PHP Library Tips
Kellan Elliott-McCrea (author of the popular Magpie RSS parser): A Few Tips for Writing Useful Libraries in PHP. Kellan makes the interesting observation that PHP encourages a culture in which most development occurs in the context of either full applications or C extensions, with few people devoting themselves to releasing libraries.
Keith - 13th August 2003 18:15 - #
Simon Willison - 13th August 2003 18:16 - #
Maybe if PHP coders didn't have such a poor example for how to write PHP libraries we would have much better code to reuse as well as reference for how to create good libraries. That said, some people are cleaning up PEAR and contributing a lot of good stuff.
Cheers,
David A. Ulevitch - 13th August 2003 21:12 - #
Nice article. One thing you have to take into account though is PHP re-parses / executes code at run time. What shocked me recently (while playing with XDebug) is the performance cost of using require_once(), for example. Now there's premature optimization and all that but "going Java" with PHP classes can be a massive overhead. Where PEAR is concerned, there is a valid point to "on loading your package is requires another 20 class files but I only needed one".
One way to cut out PHP overhead is to "compile" your HTML, using some kind of observer mechanism which flushes it one updates. Technically I guess this is optimization - the motivation is only for performance. But implementing it has to be part of the core of a PHP app, so it's a design consideration from the start. Which reminds me, if you'll excuse the annoucement - got a Simple "HTML Compiler" up here http://simplet.sourceforge.net/
Harry Fuecks - 14th August 2003 00:17 - #
This optimisation makes a lot more sense than you think. Not only is apache very good at serving static files quickly, you also get the benefit of its better HTTP compliance. Can you be bothered to implement If-Not-Modified in your PHP? No? Then let Apache do it. And it will implement content negotation, byte ranges and a whole host of other http stuff that you shouldn't have to be bothered by. Also, you can sprinkle some mod_expires bits in there as well, if you want to be really cache friendly.
-Dom
Dominic Mitchell - 14th August 2003 08:15 - #
Hopefully someone here can reember where to find this tutorial I've forgotten :-)

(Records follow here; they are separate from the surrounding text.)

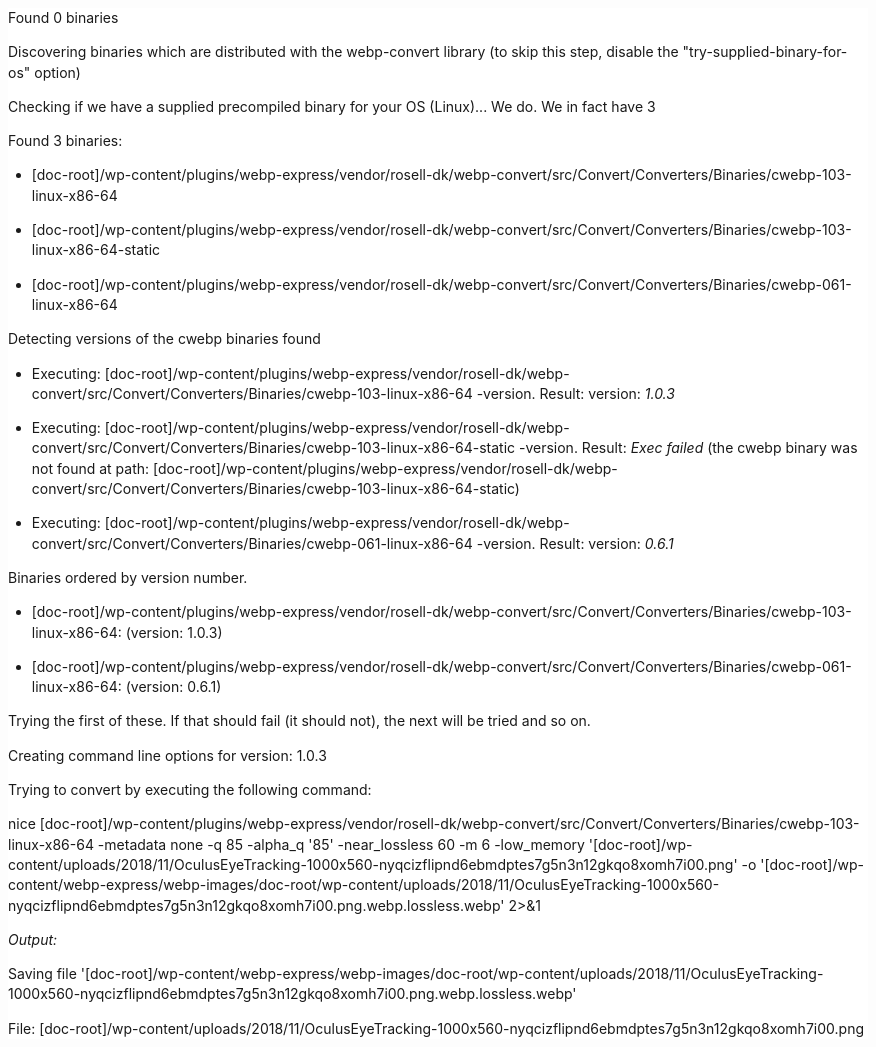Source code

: Found 0 binaries

Discovering binaries which are distributed with the webp-convert library (to skip this step, disable the "try-supplied-binary-for-os" option)

Checking if we have a supplied precompiled binary for your OS (Linux)... We do. We in fact have 3

Found 3 binaries: 

- [doc-root]/wp-content/plugins/webp-express/vendor/rosell-dk/webp-convert/src/Convert/Converters/Binaries/cwebp-103-linux-x86-64

- [doc-root]/wp-content/plugins/webp-express/vendor/rosell-dk/webp-convert/src/Convert/Converters/Binaries/cwebp-103-linux-x86-64-static

- [doc-root]/wp-content/plugins/webp-express/vendor/rosell-dk/webp-convert/src/Convert/Converters/Binaries/cwebp-061-linux-x86-64

Detecting versions of the cwebp binaries found

- Executing: [doc-root]/wp-content/plugins/webp-express/vendor/rosell-dk/webp-convert/src/Convert/Converters/Binaries/cwebp-103-linux-x86-64 -version. Result: version: *1.0.3*

- Executing: [doc-root]/wp-content/plugins/webp-express/vendor/rosell-dk/webp-convert/src/Convert/Converters/Binaries/cwebp-103-linux-x86-64-static -version. Result: *Exec failed* (the cwebp binary was not found at path: [doc-root]/wp-content/plugins/webp-express/vendor/rosell-dk/webp-convert/src/Convert/Converters/Binaries/cwebp-103-linux-x86-64-static)

- Executing: [doc-root]/wp-content/plugins/webp-express/vendor/rosell-dk/webp-convert/src/Convert/Converters/Binaries/cwebp-061-linux-x86-64 -version. Result: version: *0.6.1*

Binaries ordered by version number.

- [doc-root]/wp-content/plugins/webp-express/vendor/rosell-dk/webp-convert/src/Convert/Converters/Binaries/cwebp-103-linux-x86-64: (version: 1.0.3)

- [doc-root]/wp-content/plugins/webp-express/vendor/rosell-dk/webp-convert/src/Convert/Converters/Binaries/cwebp-061-linux-x86-64: (version: 0.6.1)

Trying the first of these. If that should fail (it should not), the next will be tried and so on.

Creating command line options for version: 1.0.3

Trying to convert by executing the following command:

nice [doc-root]/wp-content/plugins/webp-express/vendor/rosell-dk/webp-convert/src/Convert/Converters/Binaries/cwebp-103-linux-x86-64 -metadata none -q 85 -alpha_q '85' -near_lossless 60 -m 6 -low_memory '[doc-root]/wp-content/uploads/2018/11/OculusEyeTracking-1000x560-nyqcizflipnd6ebmdptes7g5n3n12gkqo8xomh7i00.png' -o '[doc-root]/wp-content/webp-express/webp-images/doc-root/wp-content/uploads/2018/11/OculusEyeTracking-1000x560-nyqcizflipnd6ebmdptes7g5n3n12gkqo8xomh7i00.png.webp.lossless.webp' 2>&1


*Output:* 

Saving file '[doc-root]/wp-content/webp-express/webp-images/doc-root/wp-content/uploads/2018/11/OculusEyeTracking-1000x560-nyqcizflipnd6ebmdptes7g5n3n12gkqo8xomh7i00.png.webp.lossless.webp'

File:      [doc-root]/wp-content/uploads/2018/11/OculusEyeTracking-1000x560-nyqcizflipnd6ebmdptes7g5n3n12gkqo8xomh7i00.png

It talked about writing PHP classes and how there were two ways to write methods - one was to pass loads of parameters (either in an array or separately), and the other was to use other methods to set the parameters first. But I've lost the URL - does anyone else remember it?
Peter - 14th August 2003 09:23 - #
Blinks. Blinks again.
How on earth did I miss xml_set_object ? I've written literally dozens of XML parsing classes, and every time except this one I have used xml_set_object. I guess it's I've never bothered memorising the rather convoluted set of calls you have to make to set up a SAX parser - instead I copy the basic code from somewhere every time and build on that. Somehow I managed to copy it from somewhere that wasn't using the xml_set_object call.
I still wouldn't have had the problem if PHP 4 had sane references though.